● **Assigned task**: Find each line below where the word "from" occurs, and copy it.

● **Raw data**:
Start of Block

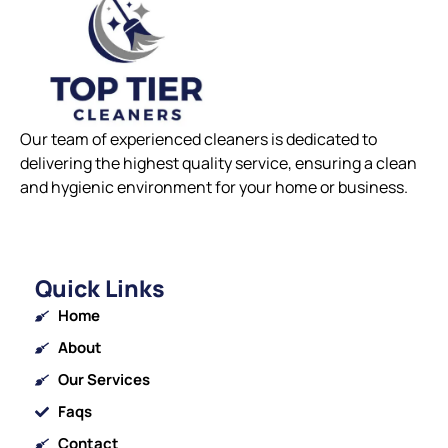
Our team of experienced cleaners is dedicated to
delivering the highest quality service, ensuring a clean
and hygienic environment for your home or business.
Quick Links
Home
About
Our Services
Faqs
Contact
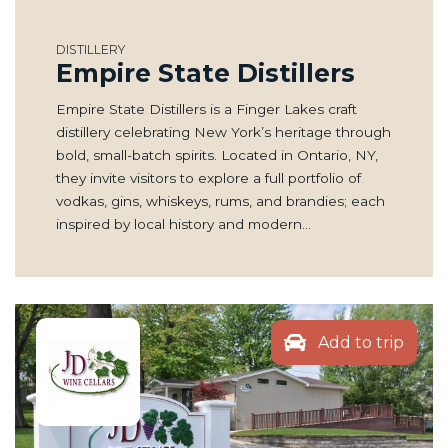
DISTILLERY
Empire State Distillers
Empire State Distillers is a Finger Lakes craft
distillery celebrating New York’s heritage through
bold, small-batch spirits. Located in Ontario, NY,
they invite visitors to explore a full portfolio of
vodkas, gins, whiskeys, rums, and brandies; each
inspired by local history and modern…
Add to trip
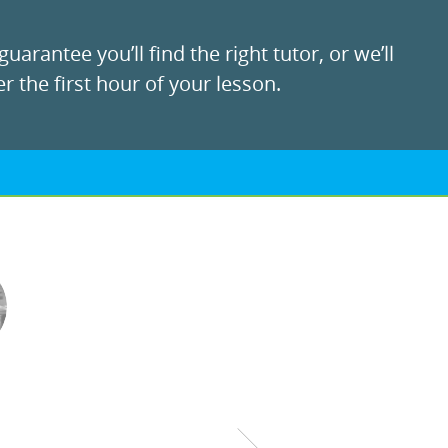
uarantee you’ll find the right tutor, or we’ll
r the first hour of your lesson.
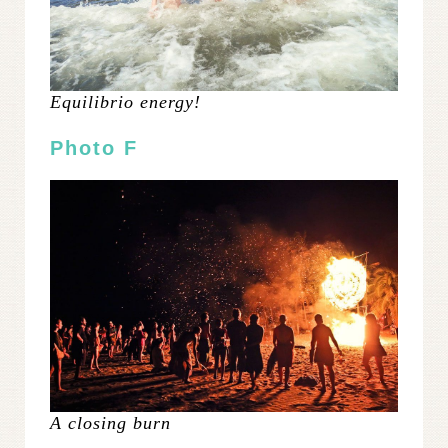
Equilibrio energy!
Photo F
A closing burn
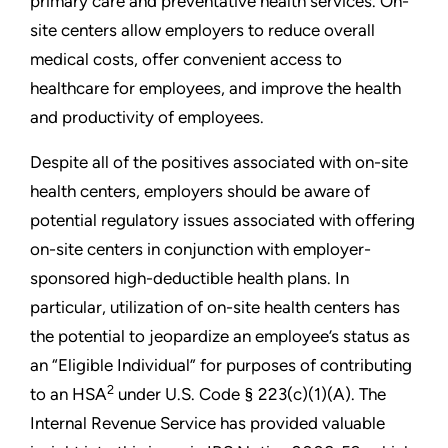
primary care and preventative health services. On-
site centers allow employers to reduce overall
medical costs, offer convenient access to
healthcare for employees, and improve the health
and productivity of employees.
Despite all of the positives associated with on-site
health centers, employers should be aware of
potential regulatory issues associated with offering
on-site centers in conjunction with employer-
sponsored high-deductible health plans. In
particular, utilization of on-site health centers has
the potential to jeopardize an employee’s status as
an “Eligible Individual” for purposes of contributing
2
to an HSA
under U.S. Code § 223(c)(1)(A). The
Internal Revenue Service has provided valuable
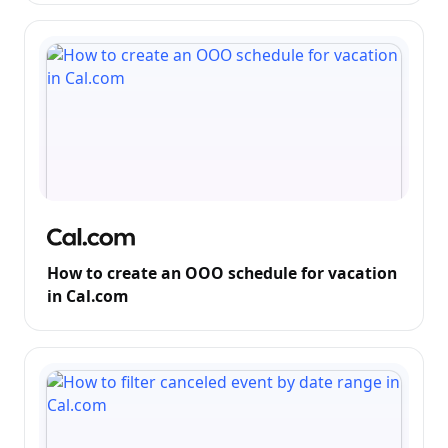
How to create an OOO schedule for vacation
in Cal.com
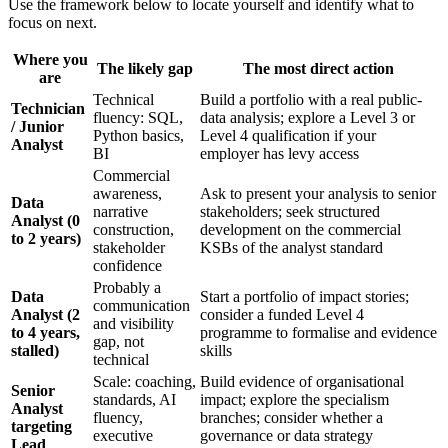
Use the framework below to locate yourself and identify what to
focus on next.
Where you
The likely gap
The most direct action
are
Technical
Build a portfolio with a real public-
Technician
fluency: SQL,
data analysis; explore a Level 3 or
/ Junior
Python basics,
Level 4 qualification if your
Analyst
BI
employer has levy access
Commercial
awareness,
Ask to present your analysis to senior
Data
narrative
stakeholders; seek structured
Analyst (0
construction,
development on the commercial
to 2 years)
stakeholder
KSBs of the analyst standard
confidence
Probably a
Data
Start a portfolio of impact stories;
communication
Analyst (2
consider a funded Level 4
and visibility
to 4 years,
programme to formalise and evidence
gap, not
stalled)
skills
technical
Scale: coaching,
Build evidence of organisational
Senior
standards, AI
impact; explore the specialism
Analyst
fluency,
branches; consider whether a
targeting
executive
governance or data strategy
Lead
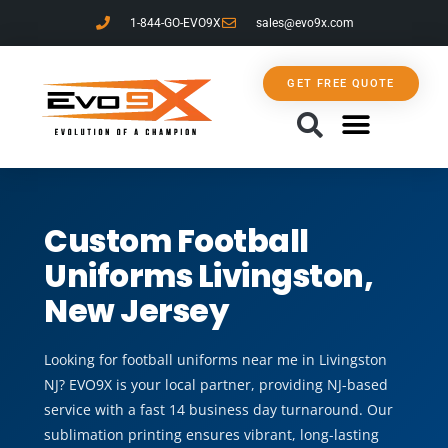
1-844-GO-EVO9X
sales@evo9x.com
GET FREE QUOTE
CONTACT US
Custom Football
Uniforms Livingston,
New Jersey
Looking for football uniforms near me in Livingston
NJ? EVO9X is your local partner, providing NJ-based
service with a fast 14 business day turnaround. Our
sublimation printing ensures vibrant, long-lasting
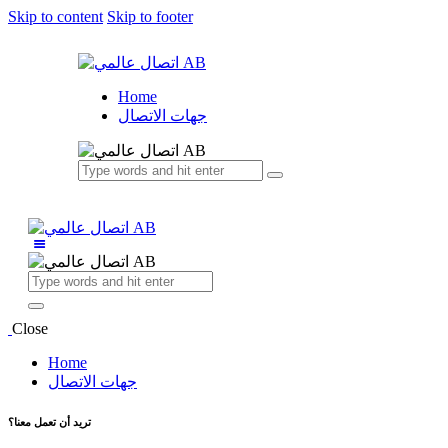
Skip to content
Skip to footer
Home
جهات الاتصال
Close
Home
جهات الاتصال
تريد أن تعمل معنا؟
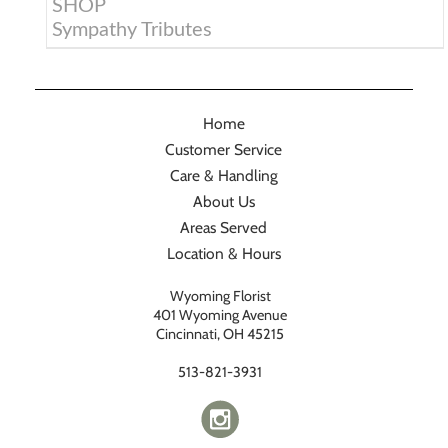
SHOP
Sympathy Tributes
Home
Customer Service
Care & Handling
About Us
Areas Served
Location & Hours
Wyoming Florist
401 Wyoming Avenue
Cincinnati, OH 45215
513-821-3931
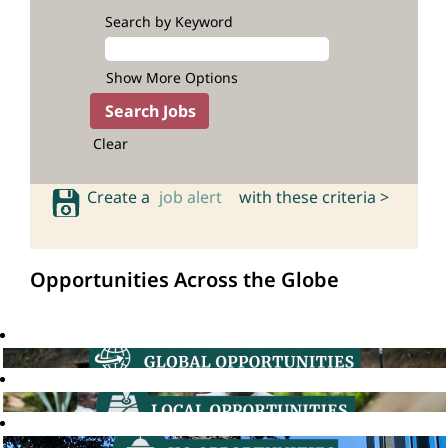
Search by Keyword
Show More Options
Clear
Create a
job alert
with these criteria >
Opportunities Across the Globe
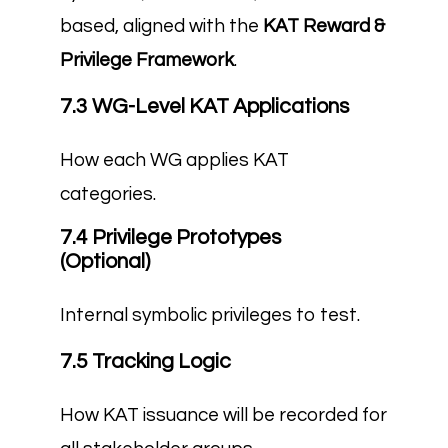
based, aligned with the
KAT Reward &
Privilege Framework
.
7.3 WG-Level KAT Applications
How each WG applies KAT
categories.
7.4 Privilege Prototypes
(Optional)
Internal symbolic privileges to test.
7.5 Tracking Logic
How KAT issuance will be recorded for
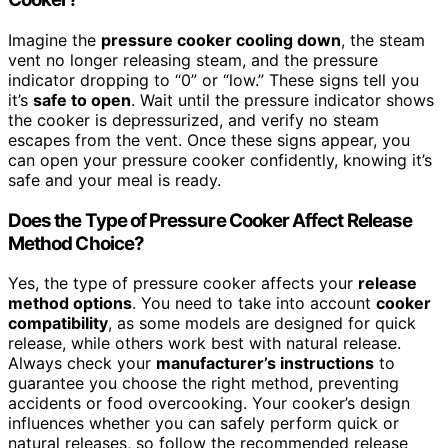
Imagine the
pressure cooker cooling down
, the steam
vent no longer releasing steam, and the pressure
indicator dropping to “0” or “low.” These signs tell you
it’s
safe to open
. Wait until the pressure indicator shows
the cooker is depressurized, and verify no steam
escapes from the vent. Once these signs appear, you
can open your pressure cooker confidently, knowing it’s
safe and your meal is ready.
Does the Type of Pressure Cooker Affect Release
Method Choice?
Yes, the type of pressure cooker affects your
release
method options
. You need to take into account
cooker
compatibility
, as some models are designed for quick
release, while others work best with natural release.
Always check your
manufacturer’s instructions
to
guarantee you choose the right method, preventing
accidents or food overcooking. Your cooker’s design
influences whether you can safely perform quick or
natural releases, so follow the recommended release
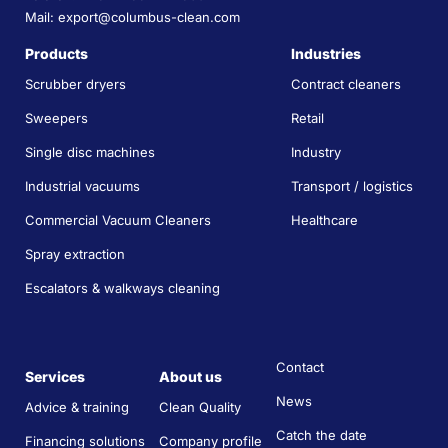
Mail: export@columbus-clean.com
Products
Industries
Scrubber dryers
Contract cleaners
Sweepers
Retail
Single disc machines
Industry
Industrial vacuums
Transport / logistics
Commercial Vacuum Cleaners
Healthcare
Spray extraction
Escalators & walkways cleaning
Contact
Services
About us
News
Advice & training
Clean Quality
Catch the date
Financing solutions
Company profile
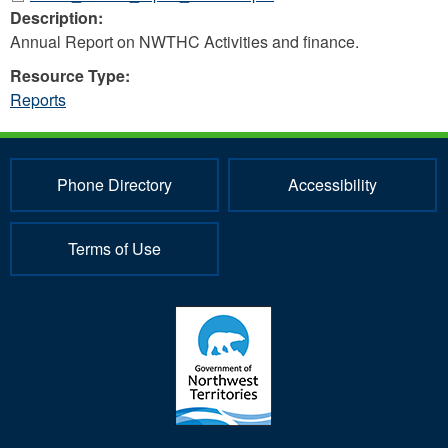
Description:
Annual Report on NWTHC Activities and finance.
Resource Type:
Reports
Phone Directory
Accessibility
Terms of Use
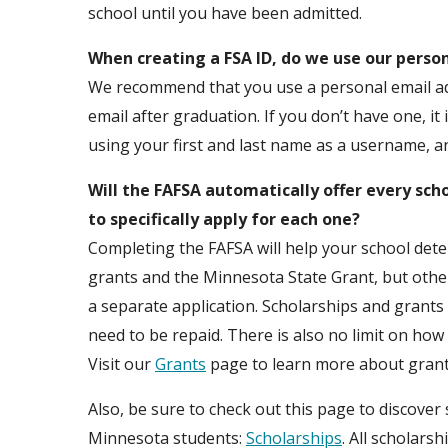
school until you have been admitted.
When creating a FSA ID, do we use our person
We recommend that you use a personal email add
email after graduation. If you don’t have one, it
using your first and last name as a username, an
Will the FAFSA automatically offer every sch
to specifically apply for each one?
Completing the FAFSA will help your school deter
grants and the Minnesota State Grant, but other
a separate application. Scholarships and grants
need to be repaid. There is also no limit on ho
Visit our
Grants
page to learn more about grant
Also, be sure to check out this page to discover
Minnesota students:
Scholarships
. All scholars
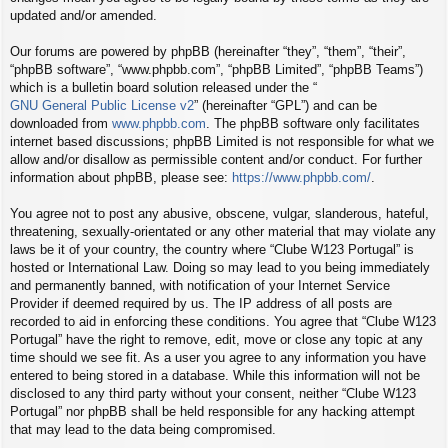
updated and/or amended.
Our forums are powered by phpBB (hereinafter “they”, “them”, “their”,
“phpBB software”, “www.phpbb.com”, “phpBB Limited”, “phpBB Teams”)
which is a bulletin board solution released under the “
GNU General Public License v2
” (hereinafter “GPL”) and can be
downloaded from
www.phpbb.com
. The phpBB software only facilitates
internet based discussions; phpBB Limited is not responsible for what we
allow and/or disallow as permissible content and/or conduct. For further
information about phpBB, please see:
https://www.phpbb.com/
.
You agree not to post any abusive, obscene, vulgar, slanderous, hateful,
threatening, sexually-orientated or any other material that may violate any
laws be it of your country, the country where “Clube W123 Portugal” is
hosted or International Law. Doing so may lead to you being immediately
and permanently banned, with notification of your Internet Service
Provider if deemed required by us. The IP address of all posts are
recorded to aid in enforcing these conditions. You agree that “Clube W123
Portugal” have the right to remove, edit, move or close any topic at any
time should we see fit. As a user you agree to any information you have
entered to being stored in a database. While this information will not be
disclosed to any third party without your consent, neither “Clube W123
Portugal” nor phpBB shall be held responsible for any hacking attempt
that may lead to the data being compromised.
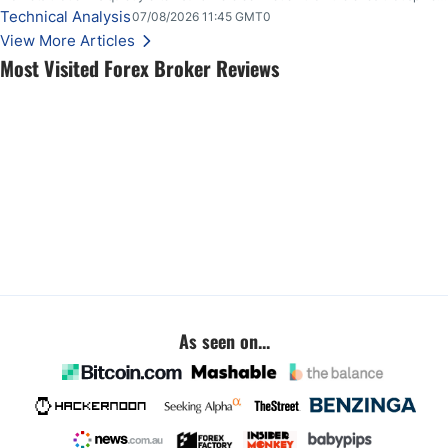
loudly, and this is starting to look like one of those cases, with the momentum
Technical Analysis
07/08/2026 11:45 GMT0
feeding itself.
View More Articles
Most Visited Forex Broker Reviews
As seen on...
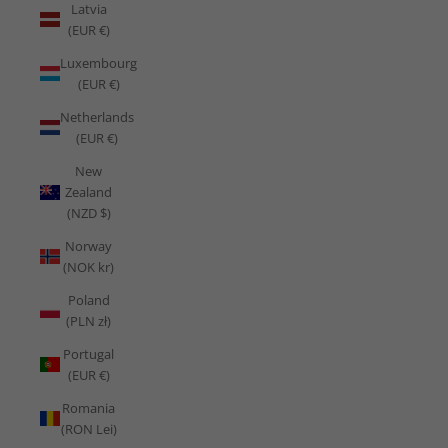
Latvia
(EUR €)
Luxembourg
(EUR €)
Netherlands
(EUR €)
New
Zealand
(NZD $)
Norway
(NOK kr)
Poland
(PLN zł)
Portugal
(EUR €)
Romania
(RON Lei)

End of Block

● **Solution to the exercise**:
escapes from the vent. Once these signs appear, you
downloaded from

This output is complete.